During the process of creating a theoretical educational system to fit the nomadic lifestyle of the Daasanech people, it was discovered that the University of Regensburg in Germany and Father Florian, a missionary from Germany, have been developing a program called INES. INES, or Ileret Nomandic Education System, is a system with the same mission as Alan’s program. The program is going to consist of teachers, chosen by the Dasaanech community, who will move with the tribes as they migrate from place to place. This teacher will teach young children of the community different languages, math, and life skills such as reading and writing. The curriculum will be tailored to accommodate students’ different learning abilities so that every student can progress at their own pace. Alan hopes that future Global Innovation teams can add new innovations to this school system as it develops over the years.


Thank You!

Many of the group is dedicated to continuing their projects past the field school this summer and want to return to provide further assistance. Students have even shown interest in even becoming teaching assistants for next summer and advocating  for future field schools.

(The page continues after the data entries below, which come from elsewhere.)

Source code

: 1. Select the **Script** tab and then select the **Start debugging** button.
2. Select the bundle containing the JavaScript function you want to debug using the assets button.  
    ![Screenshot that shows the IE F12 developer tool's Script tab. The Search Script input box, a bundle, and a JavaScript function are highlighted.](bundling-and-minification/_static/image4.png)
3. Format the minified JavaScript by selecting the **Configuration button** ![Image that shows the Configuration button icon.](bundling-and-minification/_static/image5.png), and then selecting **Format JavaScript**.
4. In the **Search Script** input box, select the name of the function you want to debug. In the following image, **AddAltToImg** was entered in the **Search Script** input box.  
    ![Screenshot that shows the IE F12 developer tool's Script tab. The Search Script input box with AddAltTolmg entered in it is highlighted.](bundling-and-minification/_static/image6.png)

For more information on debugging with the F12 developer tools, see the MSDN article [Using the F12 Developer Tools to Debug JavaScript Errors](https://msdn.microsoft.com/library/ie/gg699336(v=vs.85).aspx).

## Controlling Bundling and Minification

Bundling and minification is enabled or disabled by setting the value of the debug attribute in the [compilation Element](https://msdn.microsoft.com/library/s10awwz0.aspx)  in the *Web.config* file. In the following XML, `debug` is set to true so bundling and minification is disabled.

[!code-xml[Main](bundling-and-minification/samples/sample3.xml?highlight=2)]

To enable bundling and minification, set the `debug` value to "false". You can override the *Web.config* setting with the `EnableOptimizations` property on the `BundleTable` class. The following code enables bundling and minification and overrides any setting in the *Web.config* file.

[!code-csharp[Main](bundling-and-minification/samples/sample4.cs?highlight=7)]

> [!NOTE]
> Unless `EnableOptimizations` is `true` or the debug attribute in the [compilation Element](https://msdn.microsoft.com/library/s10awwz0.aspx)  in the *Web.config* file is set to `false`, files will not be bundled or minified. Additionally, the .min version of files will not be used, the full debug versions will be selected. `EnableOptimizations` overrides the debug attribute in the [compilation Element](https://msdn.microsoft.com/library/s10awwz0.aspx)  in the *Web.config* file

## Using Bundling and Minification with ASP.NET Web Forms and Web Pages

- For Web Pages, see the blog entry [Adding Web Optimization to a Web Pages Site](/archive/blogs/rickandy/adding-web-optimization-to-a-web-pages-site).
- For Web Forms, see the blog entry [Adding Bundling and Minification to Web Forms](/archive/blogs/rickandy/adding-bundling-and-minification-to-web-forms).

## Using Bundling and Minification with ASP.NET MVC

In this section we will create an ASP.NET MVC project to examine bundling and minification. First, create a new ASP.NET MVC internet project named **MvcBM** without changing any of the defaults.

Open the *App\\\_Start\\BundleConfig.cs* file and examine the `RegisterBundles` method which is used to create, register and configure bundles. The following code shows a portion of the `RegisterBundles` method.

One of the last moments at TBI, a bittersweet feeling

Five weeks have passed in the blink of an eye. Not too long ago, Kenya was a mystery to this group and within a matter of weeks, it felt like a home they couldn’t leave. New friendships, relationships, laughs, stories, and precious memories were made here that the team will never forget.

We would like to also send a large thank you to the Turkana Basin Institute for being our home for the past 4 weeks. The staff welcomed us with open arms in their lifestyle, offered their insight, and worked diligently alongside the group to make the projects a success. Another special thank you to Mpala Research Center and the staff as we were treated with the utmost level of care and love which made the entire trip full of warmth and created a comfortable atmosphere for the field school to be able to thrive in.